§ WHAT IS NEEDED: For each line of the data that includes the word "right", copy the line.

§ RECORDS:
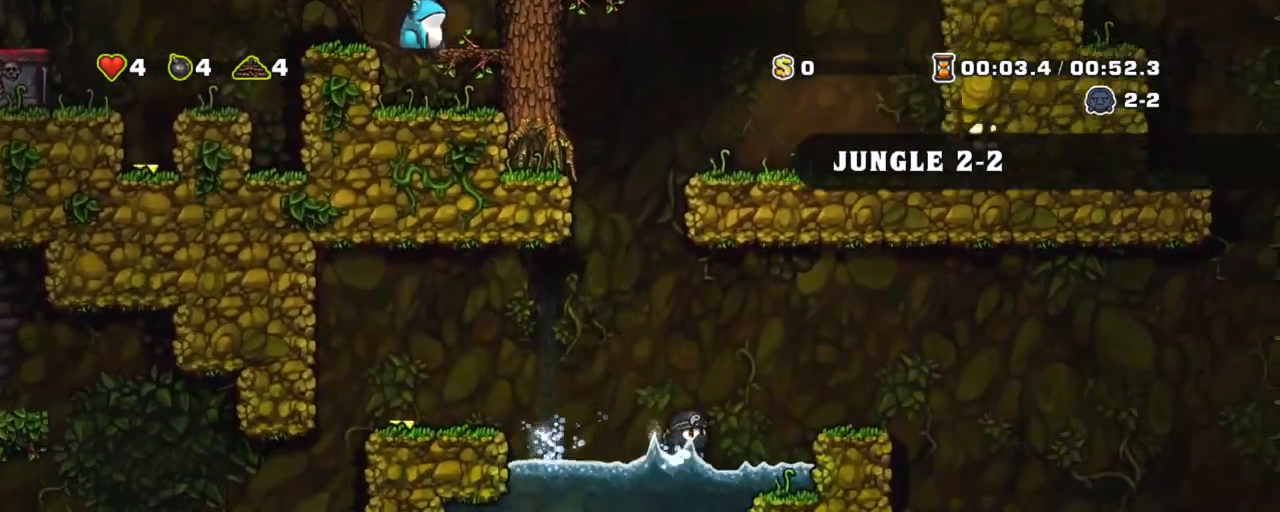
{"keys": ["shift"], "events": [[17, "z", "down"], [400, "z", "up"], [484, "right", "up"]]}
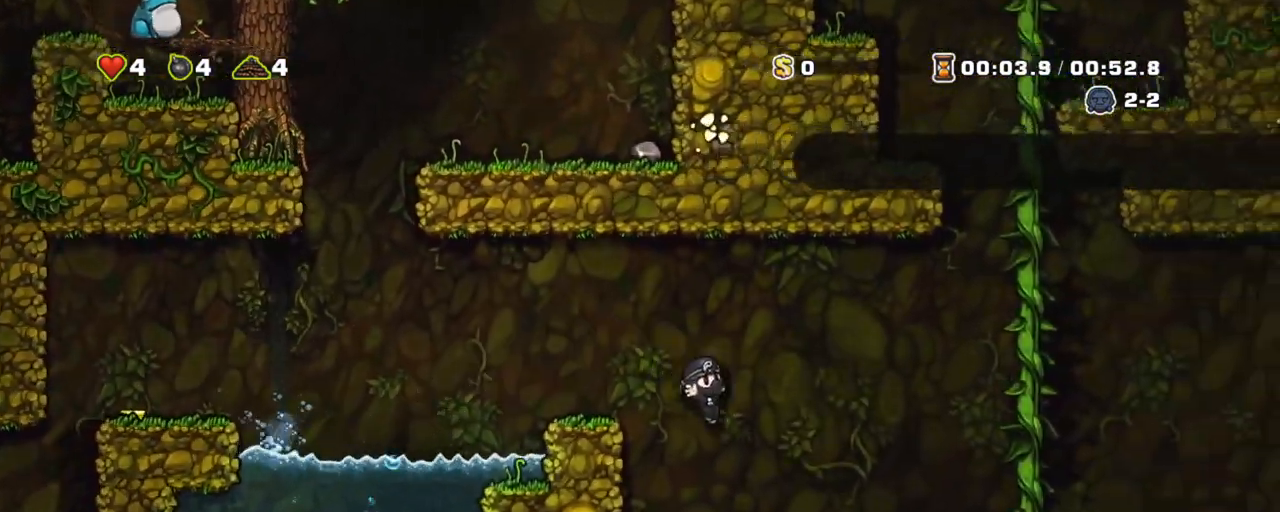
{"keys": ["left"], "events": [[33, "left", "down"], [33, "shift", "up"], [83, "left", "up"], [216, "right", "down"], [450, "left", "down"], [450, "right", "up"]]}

* * *

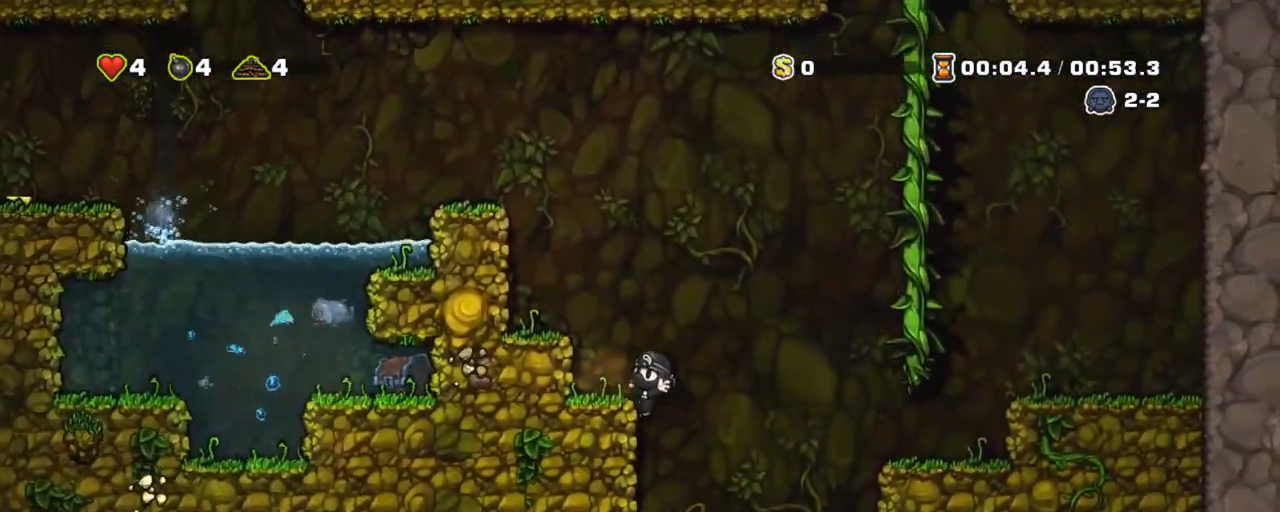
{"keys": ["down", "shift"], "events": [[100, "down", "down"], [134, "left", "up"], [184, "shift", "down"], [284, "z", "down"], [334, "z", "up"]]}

§ ANSWER FOR THE TASK:
{"keys": ["shift"], "events": [[17, "z", "down"], [400, "z", "up"], [484, "right", "up"]]}
{"keys": ["left"], "events": [[33, "left", "down"], [33, "shift", "up"], [83, "left", "up"], [216, "right", "down"], [450, "left", "down"], [450, "right", "up"]]}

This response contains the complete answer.